第7話 ちゃっかりたぬき(犬)
「あっ⁉ おまっ、たぬたぬっ! 悪い子っ!」
オレは慌てて箸を置いた。
いくらたぬたぬがあやかしだとしても、たぬきに天ぷらはまずいだろ?
「こらっ! 吐き出せっ! うわっ、飲み込んだっ⁉」
たぬたぬの口をグッと掴んで天ぷらを奪い返そうとしても無駄だった。
目の前でゴクンと天ぷらを飲み込んだあやかしは、もう何もありませんよ? といったとぼけた表情を浮かべてオレを見上げている。
「たぬたぬぅ~」
「はははっ。天ぷら一個くらいで死にゃしないよ、修司」
オレの慌てぶりを見ていたじーちゃんが、隣で腹を抱えて笑っている。
コップで酒を飲んでいたばーちゃんも、あきれた様子で口を開いた。
「そうだよ、修ちゃん。野良で生きてきたなら雑食だよ。いまさら天ぷらくらいで騒がない」
「だって、ばーちゃん……」
「はははっ。そんなに心配なら、動物病院へ早く行け」
じーちゃんは笑いすぎて苦しそうだ。
「あぁ、そうしな。お医者さんに聞くのが一番だ」
ばーちゃんはきっぱりそう言うと、グビッとコップの酒を飲み干した。
「ばーちゃん……」
ちょっと冷たくない?
もっとこう……ペットのやらかしには慌てない?
「修司は、変なところで細かいからな」
「そうそう。
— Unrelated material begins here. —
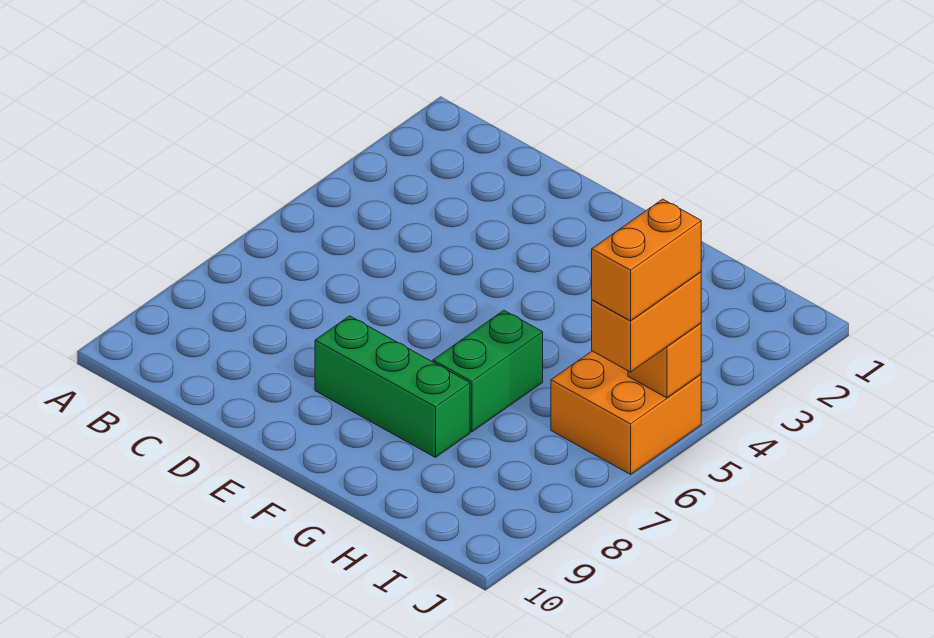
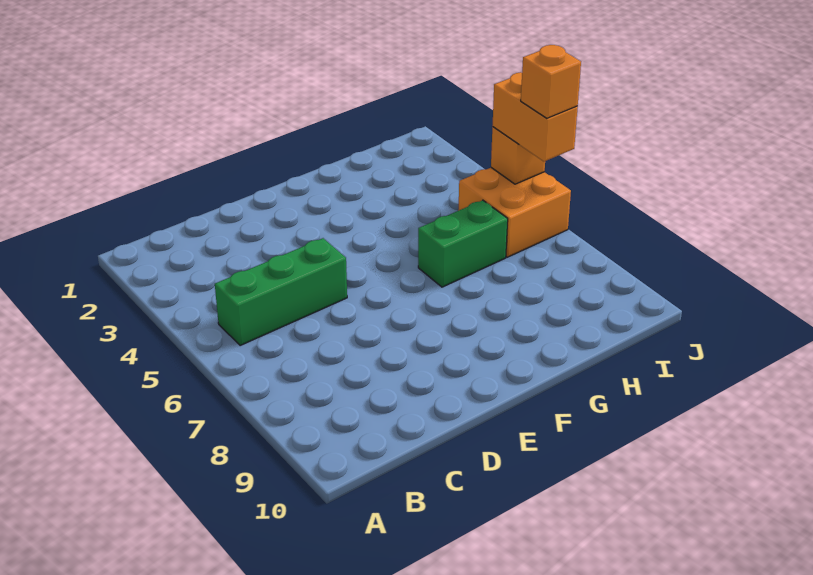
green 1x3 brick [315,316,470,457] -> green 1x3 brick moved to [215,238,347,346]
green 1x2 brick [433,310,543,432] -> green 1x2 brick turned to [418,200,508,287]
orange 1x2 brick [592,199,701,321] -> orange 1x1 brick [521,45,581,118]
修ちゃんは意外と繊細だから」
じーちゃんとばーちゃんは顔を見合わせてうなずきあっている。
なーぜーだぁー⁉
「それでいて、大きなところが抜けてるからな」
「そうそう」
その評価には不満があります、という表情を浮かべてオレは祖父母を睨んだ。
一方、たぬたぬはといえば、ばーちゃんの側へ行って頭を撫でてもらうと、今度はじーちゃんの膝のなかにすっぽりと収まった。
じーちゃんとばーちゃんはデレデレとした表情を浮かべてたぬたぬを見ている。
ダメだ。
コイツは思ったよりも性悪だぞ?
オレはじーちゃんの膝の中にいるたぬたぬへ手を伸ばしてもふりながら思った。